I'd intended to do a proper post tonight, but a combination of distraction, exhaustion, and car trouble ganged up to make me scatterbrained and tired. (I have no idea how my dad tolerates his truck shaking as much as it does-I was numb for about half an hour after driving it for a fairly short trip.)
Anyway, here's a video of an octopus popping out of the water and grabbing a crab, because that's something octopodes do.
Sometimes I make a mental tally of all the scary things octopodes can do to other sea life, being smart, flexible, and cunning* compared to everything else in the water, and wonder how everything else is still there.
Then I remember that they're usually small and that there are lots of things that are rather faster than they are.

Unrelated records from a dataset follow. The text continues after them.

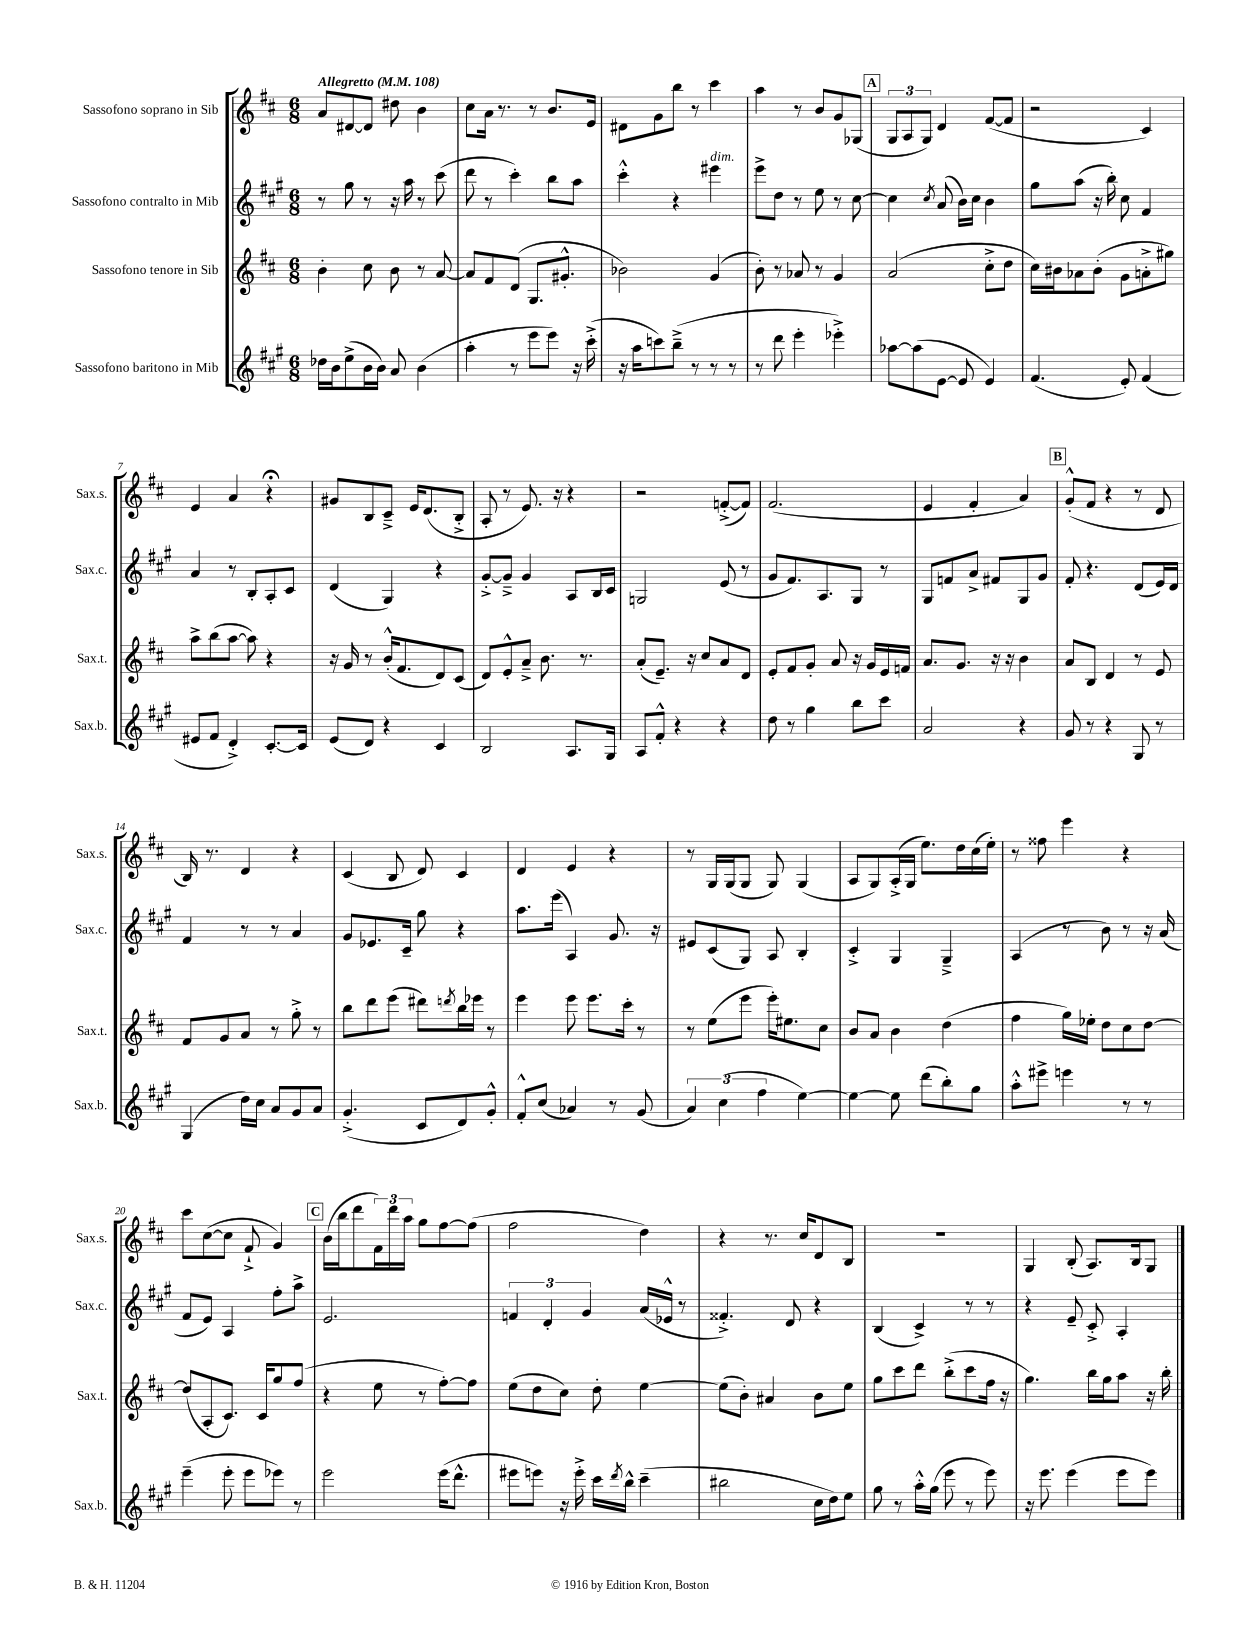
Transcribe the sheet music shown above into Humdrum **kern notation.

**kern	**kern	**kern	**kern
*part4	*part3	*part2	*part1
*staff4	*staff3	*staff2	*staff1
*I"Sassofono baritono in Mib	*I"Sassofono tenore in Sib	*I"Sassofono contralto in Mib	*I"Sassofono soprano in Sib
*I'Sax.b.	*I'Sax.t.	*I'Sax.c.	*I'Sax.s.
*clefG2	*clefG2	*clefG2	*clefG2
*k[f#c#g#]	*k[f#c#]	*k[f#c#g#]	*k[f#c#]
*M6/8	*M6/8	*M6/8	*M6/8
*MM108	*MM108	*MM108	*MM108
=1	=1	=1	=1
!	!	!	!LO:TX:a:B:t=Allegretto
16dd-X\LL	4b'\	8r	8a/L
16b\J	.	.	.
(8ee^\	.	8gg#\	[8d#X/
16b\L	8cc#\	8r	8d#/J]
16b\JJ)	.	.	.
8a/	8b\	16r	8dd#X\
.	.	16aa\	.
(4b\	8r	8r	4b\
.	[8a/	(8ccc#\	.
=2	=2	=2	=2
4aa'\	8a/L]	8ddd\	8cc#\L
.	8f#/	8r	16a\Jk
.	.	.	8.r
8r	(8d/J	4ccc#'\)	.
8eee\L	8.G/L	.	8r
8eee\J)	.	8bb\L	8.b/L
.	8.g#X'^^/J	.	.
16r	.	8aa\J	.
(16ccc#'^\	.	.	16e/Jk
=3	=3	=3	=3
16r	2b-X\)	4ccc#'^^\	8d#X\L
16aa\KL	.	.	.
8cccn\)	.	.	8g\
(8bb~^\J	.	4r	8bb\J
8r	.	.	8r
!	!	!LO:TX:a:i:t=dim.	!
8r	(4g/	4eee#X\	4ccc#\
8r	.	.	.
=4	=4	=4	=4
8r	8b'\)	8eee^\L	4aa\
8ddd\	8r	8dd\J	.
4eee'\	8a-X/	8r	8r
.	8r	8ee\	8b/L
4eee-X'^\)	4g/	8r	8g/
.	.	[8cc#\	(8G-X/J
!!LO:REH:place=s1:t=A
=5	=5	=5	=5
[8aa-X\L	(2a/	4cc#\]	12G/L
.	.	.	12A/
(8aa-\]	.	.	.
.	.	.	12G/J)
.	.	8qcc#/	.
[8e\J	.	(8a/	4d/
8e/]	.	16b\LL)	.
.	.	16cc#\JJ	.
4e/)	8cc#'^\L	4b\	([8f#/L
.	8dd\J	.	8f#/J]
=6	=6	=6	=6
(4.f#/	16cc#\LL)	8gg#\L	2r
.	16b#X\J	.	.
.	8a-X\	(8aa\J	.
.	(8b#'\J	16r	.
.	.	16bb'\)	.
8e'/)	8g\L	8cc#\	.
(4f#/	8an'^\	4f#/	4c#/)
.	8gg#X\J)	.	.
!!LO:LB:g=z
=7	=7	=7	=7
8e#X/L	8aa^\L	4a/	4e/
8f#/J	(8bb\	.	.
4d'^/)	[8aa\J	8r	4a/
.	8aa\])	8B'/L	.
[8.c#'/L	4r	8A'/	4r;<
.	.	8c#/J	.
16c#/Jk]	.	.	.
=8	=8	=8	=8
(8e/L	16r	(4d/	8g#X/L
.	16g/	.	.
8d/J)	8r	.	8B/
4r	(16b'^^/KL	4G#/)	8c#~^/J
.	8.f#/	.	.
.	.	.	16e/KL
.	.	.	(8.d/
4c#/	8d/)	4r	.
.	(8c#/J	.	8B'^/J
=9	=9	=9	=9
2B/	8d/L)	[8g#'^/L	8A'/
.	8e'^^/	8g#~^/J]	8r
.	8a~^/J	4g#/	8.e/)
.	8.b\	.	.
.	.	.	16r
8.A/L	.	8A/L	4r
.	8.r	.	.
.	.	16B/L	.
16G#/Jk	.	16c#/JJ	.
=10	=10	=10	=10
8A/L	(8a'/L	2Gn/	2r
8f#'^^/J	8.e~/J)	.	.
4r	.	.	.
.	16r	.	.
.	8cc#/L	.	.
4r	8a/	(8e/	([8fn'^/L
.	8d/J	8r	8f/J])
=11	=11	=11	=11
8dd\	8e'/L	8g#/L	(2.f#/
8r	8f#/	8.f#/)	.
4gg#\	8g'/J	.	.
.	.	8.A/	.
.	8a/	.	.
8bb\L	16r	8G#/J	.
.	16g/LL	.	.
8ccc#\J	16e/	8r	.
.	16fn/JJ	.	.
=12	=12	=12	=12
2a/	8.a/L	8G#/L	4e/
.	.	8fn/	.
.	8.g/J	.	.
.	.	8a^/J	4f#'/
.	16r	8f#X/L	.
.	16r	.	.
4r	4b\	8G#/	4a/)
.	.	8g#/J	.
!!LO:REH:place=s1:t=B
=13	=13	=13	=13
8g#/	8a/L	8f#'/	(8g'^^/L
8r	8B/J	4.r	8f#/J
4r	4d/	.	4r
8G#/	8r	(8d/L	8r
8r	8e/	16e/L)	8d/
.	.	16d/JJ	.
!!LO:LB:g=z
=14	=14	=14	=14
(4G#/	8f#/L	4f#/	16B/)
.	.	.	8.r
.	8g/	.	.
16dd\LL)	8a/J	8r	4d/
16cc#\JJ	.	.	.
8a/L	8r	8r	.
8g#/	8gg'^\	4a/	4r
8a/J	8r	.	.
=15	=15	=15	=15
(4.g#'^/	8bb\L	8g#/L	(4c#/
.	8ddd\	8.e-X/	.
.	(8eee\J	.	8B/
.	.	16c#~/Jk	.
8c#/L	8ddd#X\L)	8gg#\	8d/)
.	8qdddn/	.	.
8d/)	16bb\L	4r	4c#/
.	16eee-X\JJ	.	.
8g#'^^/J	8r	.	.
=16	=16	=16	=16
8f#'^^/L	4eee\	8.aa\L	4d/
(8cc#/J	.	.	.
.	.	(16eee\Jk	.
4a-X/)	8eee\	4A/)	4e/
.	8.eee\L	.	.
8r	.	8.g#/	4r
.	16ccc#'\Jk	.	.
(8g#/	8r	.	.
.	.	16r	.
=17	=17	=17	=17
6a/)	8r	8e#X/L	8r
.	(8ee\L	(8c#/	16G/LL
(6cc#\	.	.	.
.	.	.	(16G/J
.	8eee\J	8G#/J)	8G/J
6ff#\	.	.	.
.	16eee'\KL)	8A/	8G/)
.	8.ee#X\	.	.
[4ee\)	.	4B'/	(4G/
.	8cc#\J	.	.
=18	=18	=18	=18
4ee\_	8b/L	4c#'^/	8A/L
.	8a/J	.	8G/)
8ee\]	4b\	4G#/	(16A'^/L
.	.	.	16G/JJ
(8ddd\L	.	.	8.ee\L)
8bb'\)	(4dd\	4G#~^/	.
.	.	.	16dd\L
8gg#\J	.	.	(16cc#\
.	.	.	16ee'\JJ)
=19	=19	=19	=19
8aa'^^\L	4ff#\	(4A/	8r
8eee#X^\J	.	.	8ff##X\
4eeen\	16gg\LL)	8r	4eee\
.	16ee-X'\JJ	.	.
.	8dd\L	8b\)	.
8r	8cc#\	8r	4r
8r	[8dd\J	16r	.
.	.	(16a/	.
!!LO:LB:g=z
=20	=20	=20	=20
(4eee~\	(8dd/L]	8f#/L	8ccc#\L
.	8A'/	8e/J)	([8cc#\
8eee'\	8.c#/J)	4A/	8cc#\J]
8eee\L	.	.	8f#`^/
.	16c#/KL	.	.
8eee-X\J)	8gg/	8ff#'\L	4g/)
8r	(8ff#/J	8aa^\J	.
!!LO:REH:place=s1:t=C
=21	=21	=21	=21
2eee\	4r	2.e/	(16b\LL
.	.	.	16bb\J
.	.	.	8ddd\
.	8ee\	.	24f#\L)
.	.	.	24ddd\
.	.	.	24aa\JJ
.	8r	.	8gg\L
(16eee\KL	[8ff#'\L)	.	[8ff#\
8.ddd^^\J	.	.	.
.	8ff#\J]	.	(8ff#\J]
=22	=22	=22	=22
8eee#X\L	(8ee\L	6fn/	2ff#\
8eeen\J)	8dd\	.	.
.	.	6d'/	.
16r	8cc#\J)	.	.
16eee'^\	.	.	.
.	.	6g#/	.
16ccc#\LL	8dd'\	.	.
8qddd/	.	.	.
16bb^^\JJ	.	.	.
(4ccc#~\	[4ee\	(16a/LL	4dd\)
.	.	16e-X^^/JJ	.
.	.	8r	.
=23	=23	=23	=23
2bb#X\	(8ee\L]	4.f##X'^/)	4r
.	8b'\J)	.	.
.	4a#X/	.	8.r
.	.	8d/	.
.	.	.	16cc#/KL
16cc#\LL	8b\L	4r	8d/
16dd\J)	.	.	.
8ee\J	8ee\J	.	8B/J
=24	=24	=24	=24
8gg#\	8gg\L	(4B/	2.r
8r	8ccc#\	.	.
16aa'^^\LL	8ddd\J	4c#^/)	.
(16gg#\JJ	.	.	.
8eee\	(8bb'^\L	.	.
8r	8ccc#\	8r	.
8eee\)	16ff#\Jk	8r	.
.	16r	.	.
=25	=25	=25	=25
16r	4.gg\)	4r	4G/
8.eee\	.	.	.
(4eee\	.	8e~/	(8B'/
.	16bb\LL	8c#'^/	8.A/L)
.	16gg\J	.	.
8eee\L	8aa\J	4A'/	.
.	.	.	16B/k
8eee\J)	16r	.	8G/J
.	16bb'\	.	.
==	==	==	==
*-	*-	*-	*-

*Y'know how the blue-ringed octopus is poisonous** enough to threaten humans (actually, it's one of those rare venomous animals that we've never developed a proper antivenom for, apparently)? Apparently, not only do they deliver their venom through bites (or so I must presume from the fact that they can use it on humans), they can also use it from a distance by pumping it with their siphons. I've seen video***. It's disturbing.
**Yes, a "poisonous" animal is one that inflicts a toxin on you through contact or ingestion while a "venomous" animal uses a bite or sting to deliver poison. "Poisonous" is also a generic term for toxicity in general, you don't need to be pedantic.
***Years ago in a classroom, not on the internet, unfortunately.